_What you should do_: Report every line of the listing below in which the string "CONSELHO" appears.

_Dataset content_:

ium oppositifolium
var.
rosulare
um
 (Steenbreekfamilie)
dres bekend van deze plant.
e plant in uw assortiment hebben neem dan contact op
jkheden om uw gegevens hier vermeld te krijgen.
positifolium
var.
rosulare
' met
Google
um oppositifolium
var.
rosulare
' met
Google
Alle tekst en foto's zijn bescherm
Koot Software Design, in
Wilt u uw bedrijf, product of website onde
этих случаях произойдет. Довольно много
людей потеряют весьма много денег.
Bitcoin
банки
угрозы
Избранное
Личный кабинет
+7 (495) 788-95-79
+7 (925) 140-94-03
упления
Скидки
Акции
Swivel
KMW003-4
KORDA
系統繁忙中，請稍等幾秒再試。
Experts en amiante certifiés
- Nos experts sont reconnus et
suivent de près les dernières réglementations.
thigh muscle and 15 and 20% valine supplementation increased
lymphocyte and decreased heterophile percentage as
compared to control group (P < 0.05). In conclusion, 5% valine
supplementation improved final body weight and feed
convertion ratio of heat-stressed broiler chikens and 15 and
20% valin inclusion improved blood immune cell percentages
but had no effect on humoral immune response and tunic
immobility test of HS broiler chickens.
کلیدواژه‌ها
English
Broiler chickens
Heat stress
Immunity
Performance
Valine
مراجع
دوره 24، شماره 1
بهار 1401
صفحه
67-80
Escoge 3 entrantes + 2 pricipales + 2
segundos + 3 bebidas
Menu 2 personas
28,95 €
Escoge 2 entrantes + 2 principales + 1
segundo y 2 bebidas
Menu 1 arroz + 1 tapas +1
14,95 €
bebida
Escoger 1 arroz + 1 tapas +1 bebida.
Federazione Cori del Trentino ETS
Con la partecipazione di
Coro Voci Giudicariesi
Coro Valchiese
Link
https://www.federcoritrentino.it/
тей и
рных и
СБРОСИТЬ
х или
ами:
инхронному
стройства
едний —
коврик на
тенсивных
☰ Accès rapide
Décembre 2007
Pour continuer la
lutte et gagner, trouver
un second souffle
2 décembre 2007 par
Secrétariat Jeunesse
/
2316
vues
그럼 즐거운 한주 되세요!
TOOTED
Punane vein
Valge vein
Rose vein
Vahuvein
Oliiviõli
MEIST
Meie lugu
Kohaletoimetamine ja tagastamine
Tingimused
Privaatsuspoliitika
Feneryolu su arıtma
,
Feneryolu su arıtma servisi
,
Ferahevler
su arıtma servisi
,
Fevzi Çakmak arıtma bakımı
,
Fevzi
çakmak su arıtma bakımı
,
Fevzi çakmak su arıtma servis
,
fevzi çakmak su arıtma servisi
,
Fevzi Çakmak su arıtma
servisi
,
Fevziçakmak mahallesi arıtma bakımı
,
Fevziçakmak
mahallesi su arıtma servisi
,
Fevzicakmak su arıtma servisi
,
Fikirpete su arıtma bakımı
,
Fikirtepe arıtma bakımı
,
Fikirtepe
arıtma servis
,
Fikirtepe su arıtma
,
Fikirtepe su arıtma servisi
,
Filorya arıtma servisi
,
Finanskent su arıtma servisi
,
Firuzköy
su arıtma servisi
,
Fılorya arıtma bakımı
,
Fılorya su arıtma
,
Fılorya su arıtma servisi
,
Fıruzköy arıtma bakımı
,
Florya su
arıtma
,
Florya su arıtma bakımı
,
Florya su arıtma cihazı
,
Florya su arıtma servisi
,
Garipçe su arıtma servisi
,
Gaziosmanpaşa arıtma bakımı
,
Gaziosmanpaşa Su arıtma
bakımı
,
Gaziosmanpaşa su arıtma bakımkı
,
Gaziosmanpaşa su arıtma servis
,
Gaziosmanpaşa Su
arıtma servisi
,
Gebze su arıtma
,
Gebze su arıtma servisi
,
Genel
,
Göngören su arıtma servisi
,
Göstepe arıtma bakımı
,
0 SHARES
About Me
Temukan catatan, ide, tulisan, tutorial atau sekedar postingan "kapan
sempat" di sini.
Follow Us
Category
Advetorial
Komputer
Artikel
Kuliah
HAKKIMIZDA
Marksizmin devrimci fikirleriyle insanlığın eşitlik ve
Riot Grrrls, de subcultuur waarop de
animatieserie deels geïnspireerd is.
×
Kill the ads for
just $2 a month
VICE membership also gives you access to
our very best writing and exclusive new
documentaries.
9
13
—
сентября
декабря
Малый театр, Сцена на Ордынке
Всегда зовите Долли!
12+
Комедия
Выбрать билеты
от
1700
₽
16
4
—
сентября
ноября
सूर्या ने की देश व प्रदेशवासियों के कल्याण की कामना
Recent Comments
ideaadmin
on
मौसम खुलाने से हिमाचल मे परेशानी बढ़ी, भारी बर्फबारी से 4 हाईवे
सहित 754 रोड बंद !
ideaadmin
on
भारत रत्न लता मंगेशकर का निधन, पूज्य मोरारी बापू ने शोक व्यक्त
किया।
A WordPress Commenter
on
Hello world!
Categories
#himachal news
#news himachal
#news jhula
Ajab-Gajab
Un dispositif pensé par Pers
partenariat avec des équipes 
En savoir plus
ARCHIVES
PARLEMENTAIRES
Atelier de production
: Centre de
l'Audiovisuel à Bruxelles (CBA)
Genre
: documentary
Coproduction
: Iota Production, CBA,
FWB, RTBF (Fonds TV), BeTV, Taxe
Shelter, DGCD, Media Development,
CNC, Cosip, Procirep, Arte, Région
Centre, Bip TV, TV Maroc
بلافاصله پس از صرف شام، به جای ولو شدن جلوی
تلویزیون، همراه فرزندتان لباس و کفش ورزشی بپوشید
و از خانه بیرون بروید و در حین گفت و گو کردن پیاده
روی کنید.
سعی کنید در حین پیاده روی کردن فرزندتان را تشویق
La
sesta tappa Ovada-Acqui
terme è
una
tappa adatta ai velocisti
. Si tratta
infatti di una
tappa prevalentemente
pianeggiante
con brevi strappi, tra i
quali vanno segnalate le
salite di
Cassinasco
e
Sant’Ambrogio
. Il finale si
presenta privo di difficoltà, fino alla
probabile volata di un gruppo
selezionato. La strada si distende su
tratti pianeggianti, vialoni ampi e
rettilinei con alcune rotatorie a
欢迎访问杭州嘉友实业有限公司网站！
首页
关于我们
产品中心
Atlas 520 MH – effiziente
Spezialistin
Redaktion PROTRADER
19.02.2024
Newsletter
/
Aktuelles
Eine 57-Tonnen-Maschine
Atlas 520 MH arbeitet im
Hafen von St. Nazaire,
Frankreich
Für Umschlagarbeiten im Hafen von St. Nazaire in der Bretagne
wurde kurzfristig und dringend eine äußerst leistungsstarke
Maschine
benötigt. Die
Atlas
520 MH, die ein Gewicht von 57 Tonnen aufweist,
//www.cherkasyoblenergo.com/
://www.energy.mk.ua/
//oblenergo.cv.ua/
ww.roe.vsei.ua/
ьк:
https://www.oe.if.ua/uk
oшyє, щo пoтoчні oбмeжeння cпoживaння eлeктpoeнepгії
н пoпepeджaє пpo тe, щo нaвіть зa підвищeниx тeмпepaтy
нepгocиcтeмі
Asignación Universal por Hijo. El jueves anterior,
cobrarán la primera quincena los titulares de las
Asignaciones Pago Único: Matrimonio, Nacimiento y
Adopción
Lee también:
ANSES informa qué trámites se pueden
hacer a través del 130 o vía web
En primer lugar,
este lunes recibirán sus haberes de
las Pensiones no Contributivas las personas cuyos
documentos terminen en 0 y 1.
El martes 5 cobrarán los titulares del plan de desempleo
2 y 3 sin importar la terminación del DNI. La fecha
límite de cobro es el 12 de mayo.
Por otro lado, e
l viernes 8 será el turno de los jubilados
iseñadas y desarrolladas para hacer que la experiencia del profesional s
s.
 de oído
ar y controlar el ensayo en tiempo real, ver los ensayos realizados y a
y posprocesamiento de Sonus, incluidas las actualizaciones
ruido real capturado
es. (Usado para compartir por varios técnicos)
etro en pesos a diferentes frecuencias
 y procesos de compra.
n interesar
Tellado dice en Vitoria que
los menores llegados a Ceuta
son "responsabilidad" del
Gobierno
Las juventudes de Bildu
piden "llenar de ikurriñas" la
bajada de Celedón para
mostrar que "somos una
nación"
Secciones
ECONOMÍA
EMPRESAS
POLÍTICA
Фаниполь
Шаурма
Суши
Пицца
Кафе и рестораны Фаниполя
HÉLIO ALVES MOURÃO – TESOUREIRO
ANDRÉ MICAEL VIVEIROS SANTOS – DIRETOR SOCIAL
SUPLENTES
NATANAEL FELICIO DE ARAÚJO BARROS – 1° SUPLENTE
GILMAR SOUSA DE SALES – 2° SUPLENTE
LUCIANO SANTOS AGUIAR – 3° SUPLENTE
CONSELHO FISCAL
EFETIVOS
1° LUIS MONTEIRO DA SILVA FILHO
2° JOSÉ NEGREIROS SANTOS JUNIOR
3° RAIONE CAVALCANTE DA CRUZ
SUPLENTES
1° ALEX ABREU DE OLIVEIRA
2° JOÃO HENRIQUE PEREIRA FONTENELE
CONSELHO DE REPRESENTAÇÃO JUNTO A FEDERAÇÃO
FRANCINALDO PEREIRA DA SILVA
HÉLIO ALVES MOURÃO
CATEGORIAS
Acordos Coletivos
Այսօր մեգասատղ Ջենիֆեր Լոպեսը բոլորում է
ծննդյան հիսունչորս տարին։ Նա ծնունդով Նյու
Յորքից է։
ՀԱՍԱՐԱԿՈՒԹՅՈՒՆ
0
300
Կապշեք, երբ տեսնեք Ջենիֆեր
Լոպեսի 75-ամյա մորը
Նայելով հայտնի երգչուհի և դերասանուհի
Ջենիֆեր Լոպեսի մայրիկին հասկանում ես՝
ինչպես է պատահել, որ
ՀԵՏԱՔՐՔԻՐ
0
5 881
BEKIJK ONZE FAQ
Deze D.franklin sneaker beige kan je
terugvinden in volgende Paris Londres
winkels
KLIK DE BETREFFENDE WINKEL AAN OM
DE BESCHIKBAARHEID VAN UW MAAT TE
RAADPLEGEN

_Output_:
CONSELHO FISCAL
CONSELHO DE REPRESENTAÇÃO JUNTO A FEDERAÇÃO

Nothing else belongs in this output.